Vers 14H00 GMT (16H00 à Paris), le baril de Brent de la mer du Nord pour livraison en juillet, dont c'est le dernier jour de cotation, valait 64,84 dollars à Londres, en baisse de 2,03 dollars par rapport à la clôture de jeudi. A New York, le baril de WTI pour la même échéance perdait 1,54 dollar à 55,05 dollars.

Vers 09H15 GMT, le Brent a sombré à 64,37 dollars et le WTI à 54,72 dollars vers 13H50 GMT, à leurs plus bas depuis début mars.

"Le pétrole est en train d'accentuer ses pertes sur un mois" alors que mai sera la première baisse mensuelle de 2019, a commenté Han Tan, analyste chez FXTM, qui souligne que "les pertes ont été alimentées par les droits de douane américains sur les importations mexicaines tout juste annoncés par Donald Trump et par une hausse des stocks d'essence aux Etats-Unis".

Le président américain a annoncé que les Etats-Unis allaient mettre en place "des tarifs douaniers de 5% sur tous les biens en provenance du Mexique" et que ces derniers allaient "progressivement augmenter tant que le problème de l'immigration clandestine n'est pas résolu".

Les tensions commerciales détournent les investisseurs des valeurs dépendantes de la croissance mondiale, dont le pétrole fait partie.

Mais, comme les analystes de JBC Energy le soulignent, l'offre de pétrole va également être affectée par ces droits de douane si aucune exemption n'est faite pour l'or noir.

"Le débit de pétrole mexicain vers les Etats-Unis avait atteint 660.000 barils par jour en mai, soit 200.000 barils de plus qu'en mai 2018", ont-ils rappelé.

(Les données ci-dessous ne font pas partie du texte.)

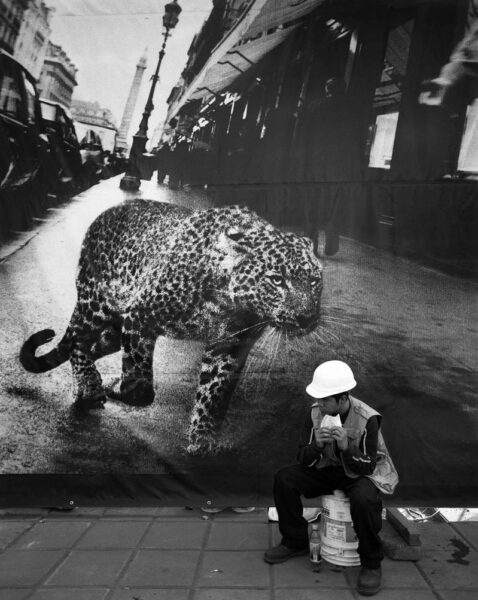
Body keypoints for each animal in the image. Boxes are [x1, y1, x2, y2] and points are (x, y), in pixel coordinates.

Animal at [20, 199, 324, 452]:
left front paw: (203, 438)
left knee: (92, 345)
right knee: (77, 339)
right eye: (276, 280)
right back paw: (90, 384)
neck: (229, 301)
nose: (307, 318)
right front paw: (120, 387)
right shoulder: (141, 315)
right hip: (95, 305)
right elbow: (140, 387)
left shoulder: (231, 344)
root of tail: (106, 213)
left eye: (314, 281)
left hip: (114, 331)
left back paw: (88, 383)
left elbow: (214, 393)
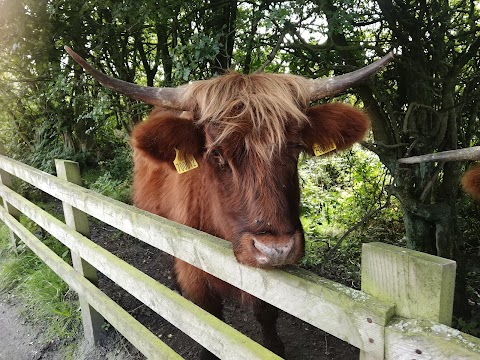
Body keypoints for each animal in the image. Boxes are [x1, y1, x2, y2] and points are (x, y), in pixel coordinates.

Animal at [65, 46, 392, 358]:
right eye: (216, 154)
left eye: (296, 148)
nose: (276, 250)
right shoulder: (194, 272)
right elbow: (209, 322)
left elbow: (266, 313)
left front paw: (273, 347)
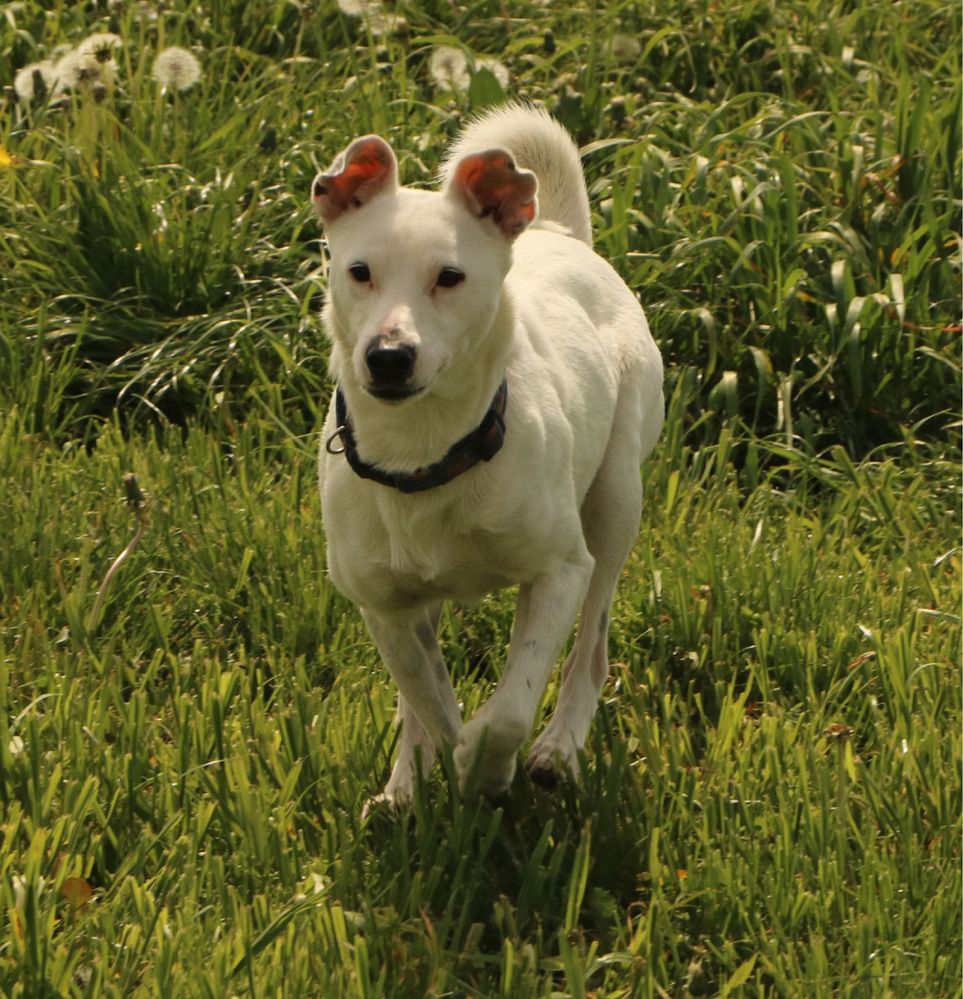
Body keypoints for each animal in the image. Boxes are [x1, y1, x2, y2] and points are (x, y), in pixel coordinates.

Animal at [314, 101, 664, 808]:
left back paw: (558, 749)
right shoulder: (384, 607)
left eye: (450, 277)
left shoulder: (561, 571)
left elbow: (507, 709)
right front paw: (440, 767)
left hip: (616, 499)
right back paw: (404, 785)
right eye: (359, 271)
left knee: (591, 649)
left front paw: (489, 764)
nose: (388, 356)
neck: (425, 453)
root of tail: (558, 232)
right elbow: (430, 702)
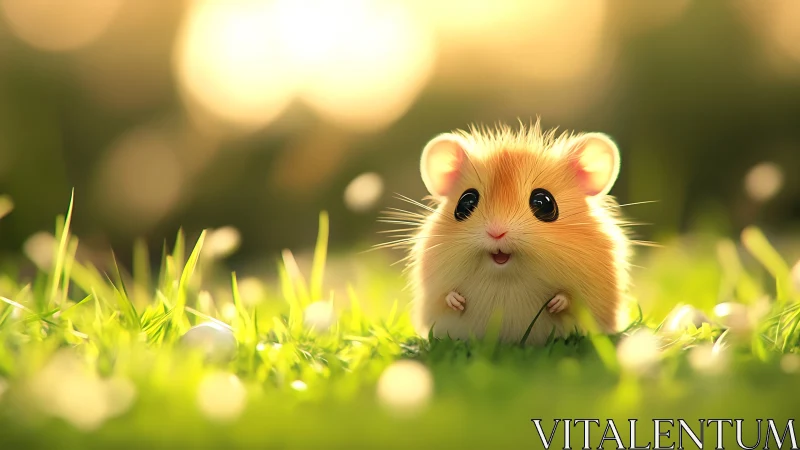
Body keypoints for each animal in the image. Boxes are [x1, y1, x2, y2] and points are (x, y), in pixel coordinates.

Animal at [385, 121, 633, 346]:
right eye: (465, 203)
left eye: (544, 203)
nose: (497, 233)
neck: (506, 275)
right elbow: (446, 296)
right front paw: (458, 301)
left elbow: (570, 299)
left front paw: (555, 303)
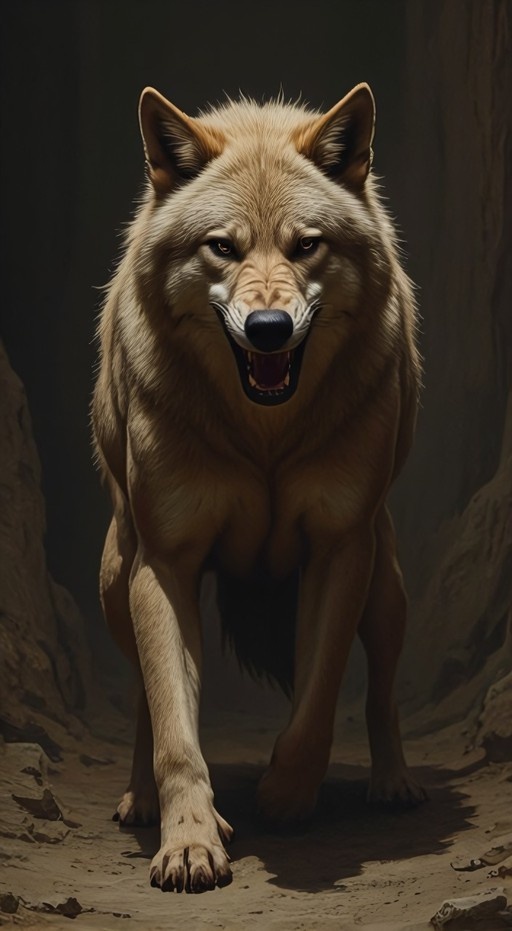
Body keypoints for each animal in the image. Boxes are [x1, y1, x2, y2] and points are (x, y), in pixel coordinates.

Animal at [92, 82, 426, 894]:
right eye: (223, 246)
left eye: (307, 245)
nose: (269, 327)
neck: (263, 436)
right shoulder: (166, 565)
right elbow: (176, 732)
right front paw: (189, 840)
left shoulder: (339, 550)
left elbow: (319, 697)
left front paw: (285, 794)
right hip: (118, 583)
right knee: (146, 702)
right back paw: (142, 802)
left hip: (387, 586)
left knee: (383, 691)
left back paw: (394, 783)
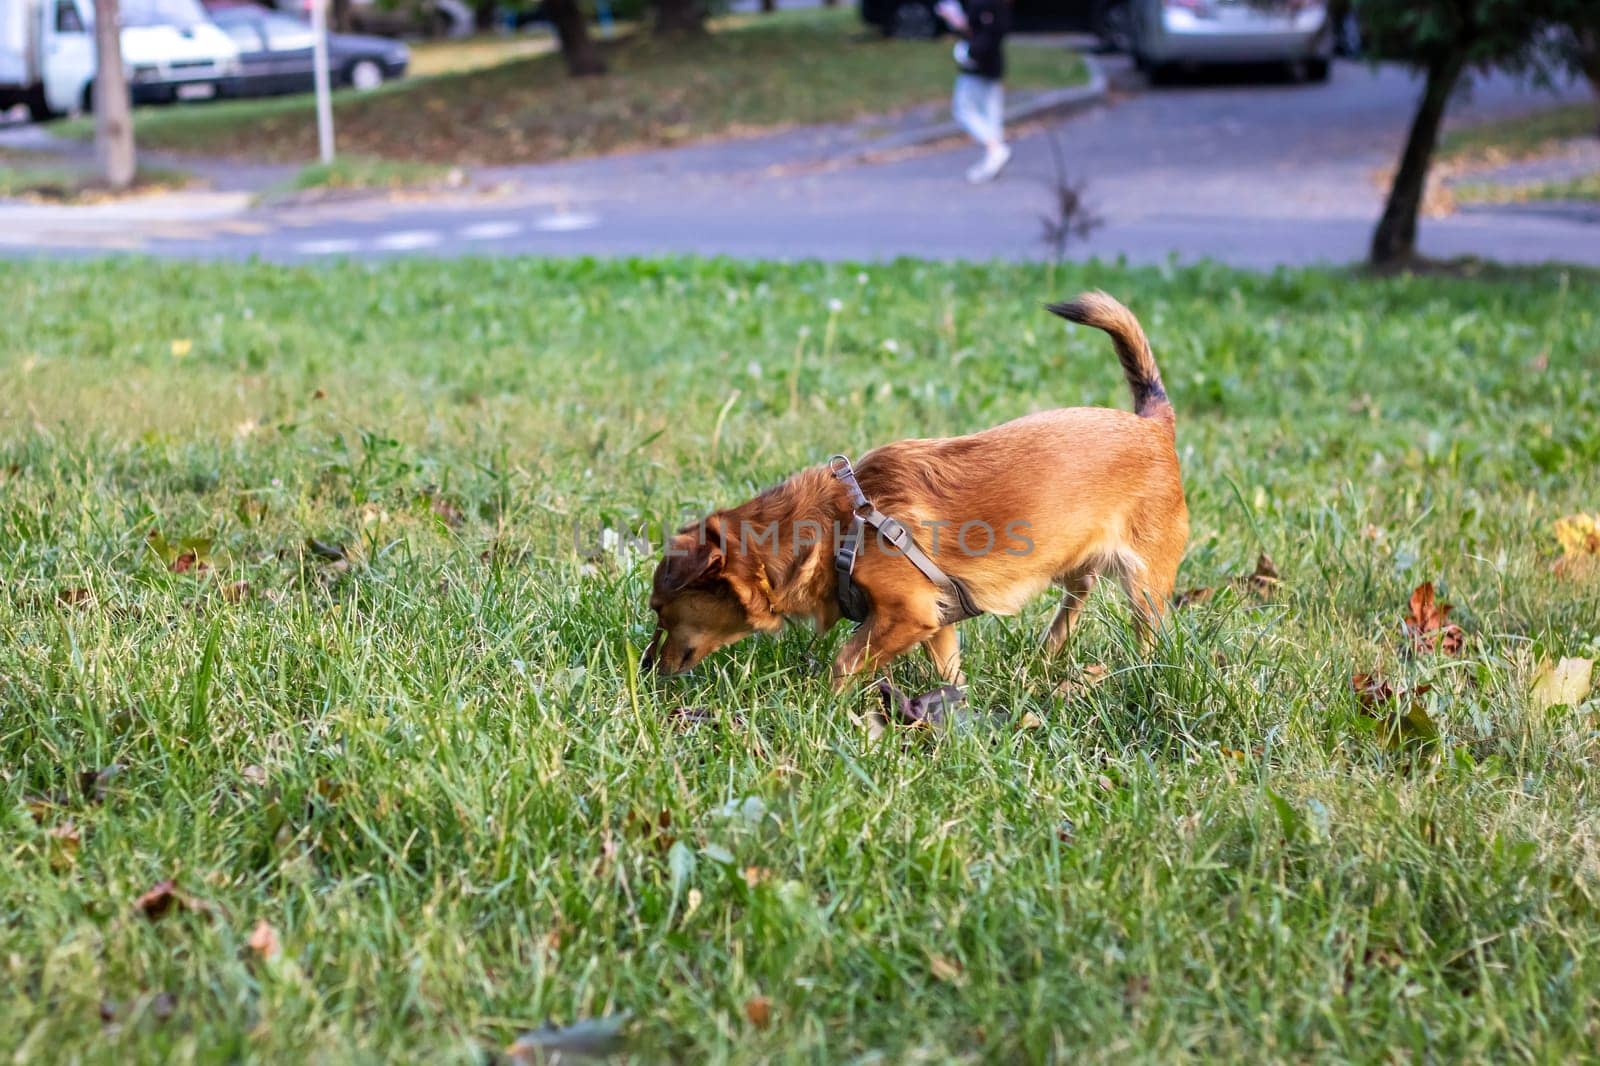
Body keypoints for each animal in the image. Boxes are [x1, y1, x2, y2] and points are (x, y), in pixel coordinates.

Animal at [646, 292, 1190, 688]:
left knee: (1149, 630)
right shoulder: (936, 616)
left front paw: (826, 708)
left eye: (659, 612)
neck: (839, 525)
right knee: (1076, 598)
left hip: (1145, 582)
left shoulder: (906, 612)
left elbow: (844, 663)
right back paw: (1046, 655)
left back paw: (1141, 672)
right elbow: (948, 668)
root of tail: (1153, 423)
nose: (648, 667)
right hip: (1076, 562)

Les Etats-Unis utilisent le brut extrait au Mexique, plus lourd que la production texane, pour remplacer les barils venus du Venezuela et de l'Iran, eux aussi plus lourds, mais interdits sur le sol américain par des sanctions. Les raffineries américaines sont dépendantes de ces pétroles lourds, qu'ils mélangent à des pétroles plus légers, comme le pétrole de schiste, pour créer des produits raffinés.

Pour l'instant, le marché se focalise surtout sur l'effet que le conflit commercial provoque sur la demande, et s'inquiète de voir les stocks d'essence s'accumuler.

La semaine achevée le 24 mai, les réserves de brut ont reculé de 300.000 barils mais celles d'essence ont grimpé de 2,2 millions de barils, selon les données publiées jeudi par l'Agence américaine d'information sur l'Energie (EIA).